__Task goal__. Only the pictures are to be left out; return the rest of the data exactly as it stands.

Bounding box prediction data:
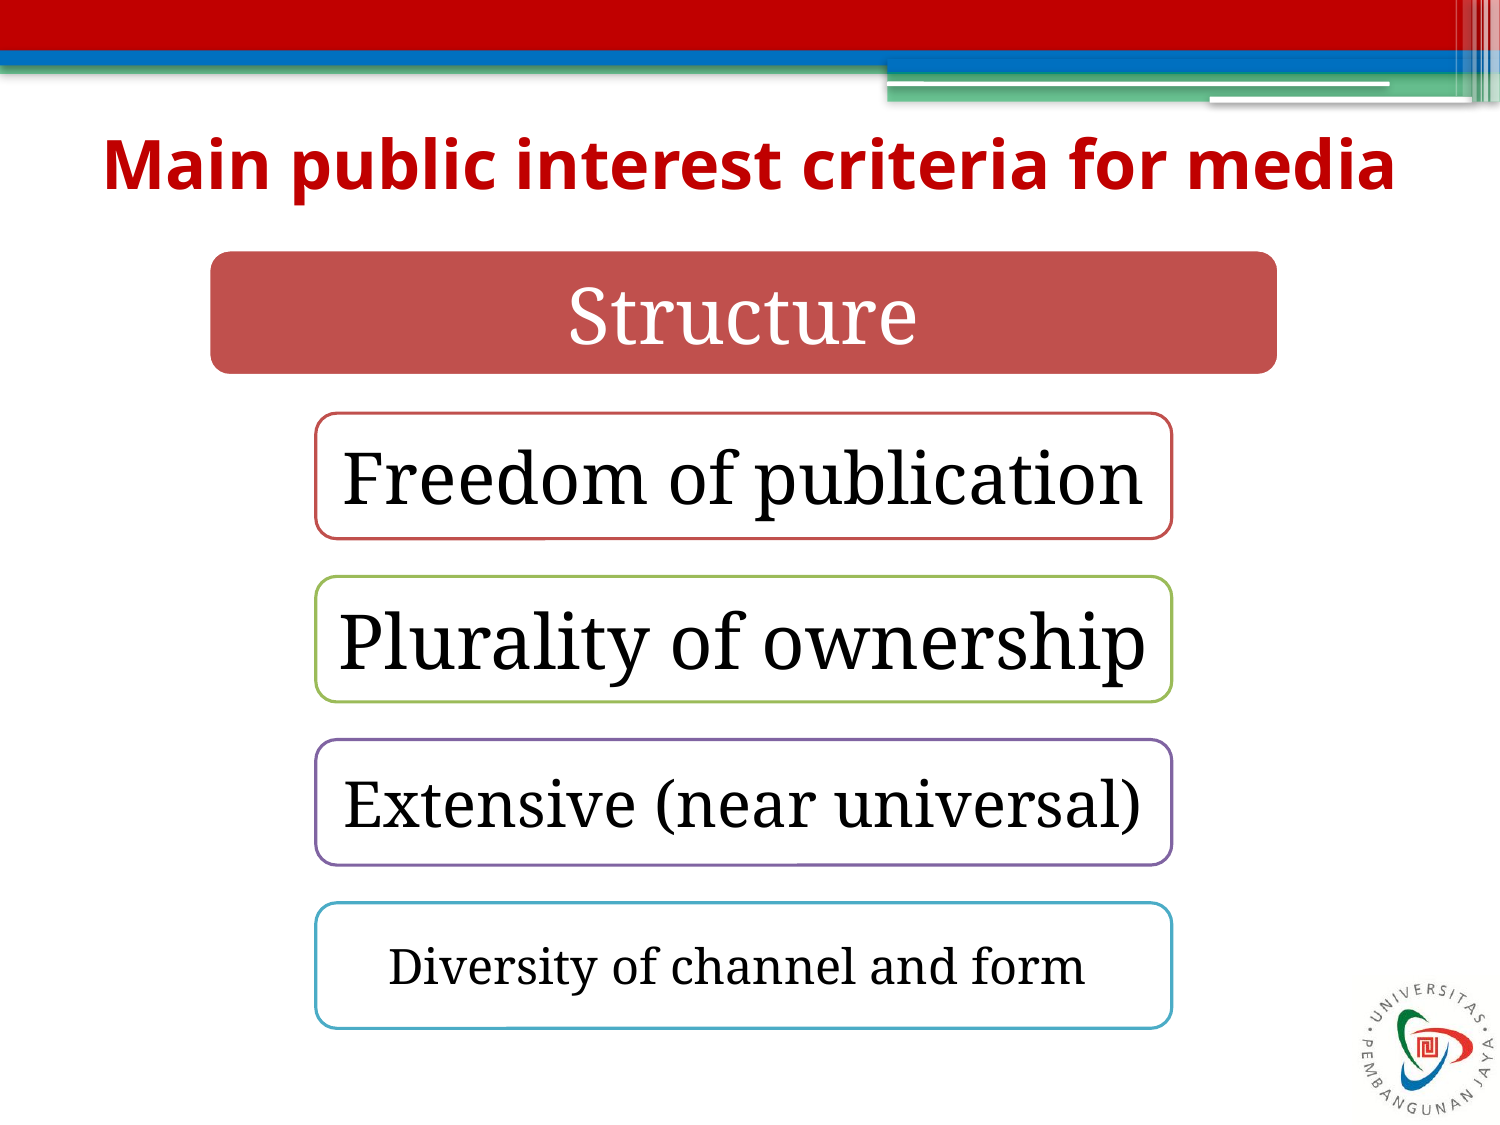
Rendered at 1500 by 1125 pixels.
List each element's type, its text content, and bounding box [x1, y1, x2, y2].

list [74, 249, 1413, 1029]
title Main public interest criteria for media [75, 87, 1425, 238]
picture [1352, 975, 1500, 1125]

__Solution for this exercise__.
Rendered at 1500 by 1125 pixels.
List each element's type, its text content, and bounding box [x1, y1, x2, y2].

list [74, 249, 1413, 1029]
title Main public interest criteria for media [75, 87, 1425, 238]
picture [1352, 975, 1500, 1125]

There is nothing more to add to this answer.